Coincidentemente, nas regiões apontadas acima onde ocorre dúvida fundiária, existem também conflitos envolvendo comunidades locais e empresa certificada. Como se obedece o Princípio 2 de Direitos e Responsabilidades de Posse e Uso e de Direitos dos Povos? Com as organizações governamentais e não governamentais envolvidas diretamente na resolução destas dissensões, percebe-se pouca percepção até o momento do FSC nas de exploração madeireira em florestas nativas.

A problemática aponta por sua vez para a qualificação das agências certificadoras e do próprio FSC, pois vários relatos de comunitários de Almeirim descrevem falhas de abordagem e não isenção nas auditorias feitas na empresa certificada. O mesmo ocorre em Portel. Lembro que são os casos que conhecemos. E os demais?
Em movimento contrário, de um novo entendimento sobre o uso responsável dos recursos naturais, vários produtos da floresta vêm ganhando espaço e mostrando o valor da sociobiodiversidade. Falamos de castanha-do-brasil, de óleo de palmeiras (murumuru, babaçu, etc), frutos e derivados de frutos de açaí (que representam bilhões de reais negociados anualmente no Marajó e Baixo Tocantins, no Pará). Produtos que são Bens e Serviços da Floresta (BSF)[6] para o país por tudo que envolvem no lema de socialmente justo, ambientalmente responsável e economicamente viáveis. São Bens e Serviços voltados para o bem estar das comunidades amazônicas (e também da população urbana) que da floresta dependem. BSFs que deveriam estar na pauta principal da certificação FSC, pois caso contrário, em mantendo o predomínio atual para a madeira nativa e eucalipto, mostra-se o selo FSC como uma ferramenta estática diante das estratégias de desenvolvimento local, de ações econômicas menos invasivas e mais justas tendo o princípio da valorização da floresta em pé. A floresta é mais que “produtos madeireiros ou não madeireiros”. A floresta é um patrimônio público, um bem, nos oferece serviços.

Existe vontade de uma repactuação da Certificação Florestal? Há um novo olhar sobre a floresta? As câmaras setoriais (social, ambiental e econômica) mantêm-se equilibradas em sua participação e podem intervir em situações graves?  Como envolver mais associações comunitárias e empreendedores sociais no debate FSC? O selo FSC terá a confiabilidade dos consumidores quanto à origem daquilo que marca? 


Normalmente não gosto de fazer textos com tantos pontos de interrogação, mas no caso do FSC, é o que o contexto pede.







[2]Dam, Cris van.
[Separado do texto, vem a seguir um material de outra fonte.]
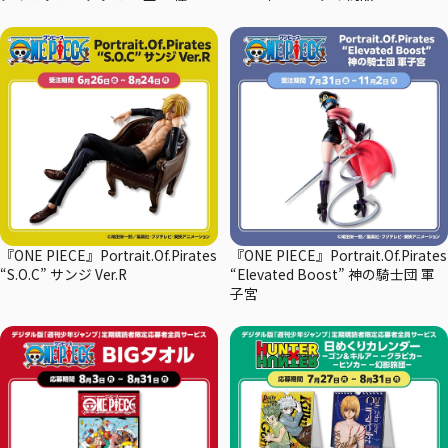
『ONE PIECE』Portrait.Of.Pirates
『ONE PIECE』Portrait.Of.Pirates
“S.O.C” サンジ Ver.R
“Elevated Boost” 神の騎士団 軍
子宮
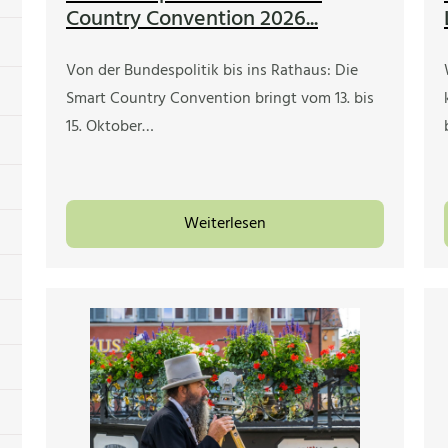
Country Convention 2026...
Von der Bundespolitik bis ins Rathaus: Die
Smart Country Convention bringt vom 13. bis
15. Oktober…
Weiterlesen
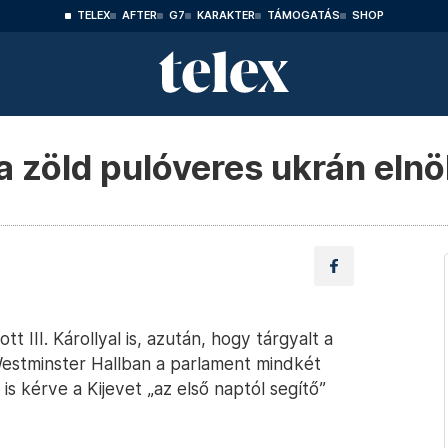
TELEX
AFTER
G7
KARAKTER
TÁMOGATÁS
SHOP
a a zöld pulóveres ukrán eln
tt III. Károllyal is, azután, hogy tárgyalt a
estminster Hallban a parlament mindkét
s kérve a Kijevet „az első naptól segítő”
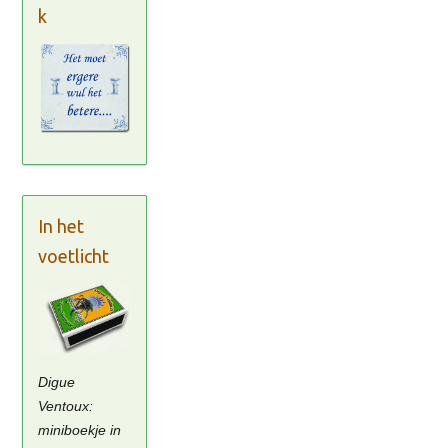
k
In het
voetlicht
Digue
Ventoux:
miniboekje in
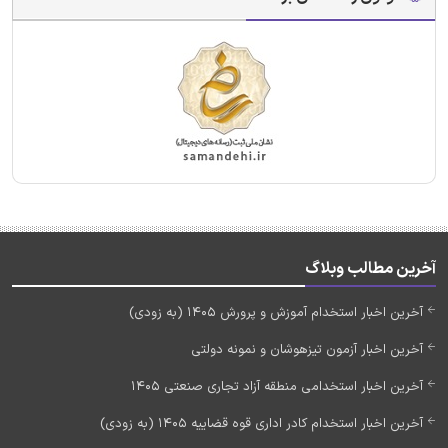
آخرین مطالب وبلاگ
آخرین اخبار استخدام آموزش و پرورش 1405 (به زودی)
آخرین اخبار آزمون تیزهوشان و نمونه دولتی
آخرین اخبار استخدامی منطقه آزاد تجاری صنعتی 1405
آخرین اخبار استخدام کادر اداری قوه قضاییه 1405 (به زودی)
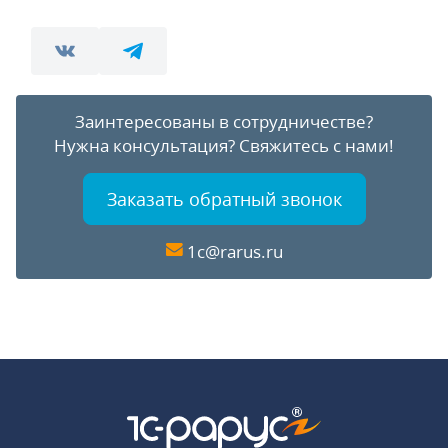
Заинтересованы в сотрудничестве?
Нужна консультация?
Свяжитесь с нами!
Заказать обратный звонок
1c@rarus.ru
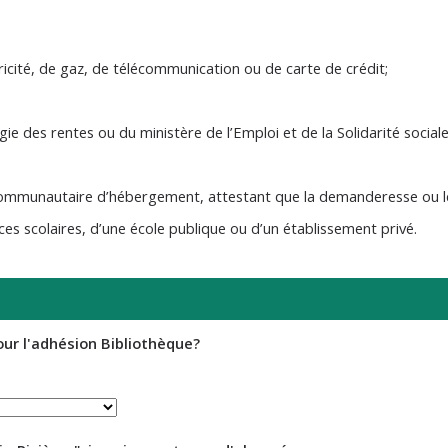
ricité, de gaz, de télécommunication ou de carte de crédit;
 des rentes ou du ministère de l’Emploi et de la Solidarité social
 communautaire d’hébergement, attestant que la demanderesse ou 
s scolaires, d’une école publique ou d’un établissement privé.
ur l'adhésion Bibliothèque?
La Economía de la Certificación Forestal:
¿desarrollo sostenible para quien?   - Chris van Dam Profesor de Política Ambiental y Desarrollo Sostenible Universidad Nacional de Salta, Argentina Miembro del FSC. 2001.
[4] O IMAZON estima que se produz anualmente 14 milhões de metros cúbicos ano em toras no país, com grande participação dos estados do Pará e Amazonas (86%).
[5] Segundo o sexto artigo da Lei 11.284, “...Antes da realização das concessões florestais, as florestas públicas ocupadas ou utilizadas por comunidades locais serão identificadas para a destinação, pelos órgãos competentes, por meio de: I - criação de reservas extrativistas e reservas de desenvolvimento sustentável, observados os requisitos previstos da Lei no 9.985, de 18 de julho de 2000; II - concessão de uso, por meio de projetos de assentamento florestal, de desenvolvimento sustentável, agroextrativistas ou outros similares, nos termos do art. 189 da Constituição Federal e das diretrizes do Programa Nacional de Reforma Agrária; III - outras formas previstas em lei.
[6] Começo em 2016 a escrever sobre essa tese: não posso admitir no século XXI o termo “Produto Madeireiro” ou “Produto Não Madeireiro”. Para a nova engenharia florestal, há de reconhecer o papel prestado pelas florestas em seus Bens e Serviços.  Assim, castanha-do-brasil é um BSF, açaí é um BSF, abelha sem ferrão, mais do quem bem, é um serviço de polinização. Ganha a mata, ganha você, ganhamos todos.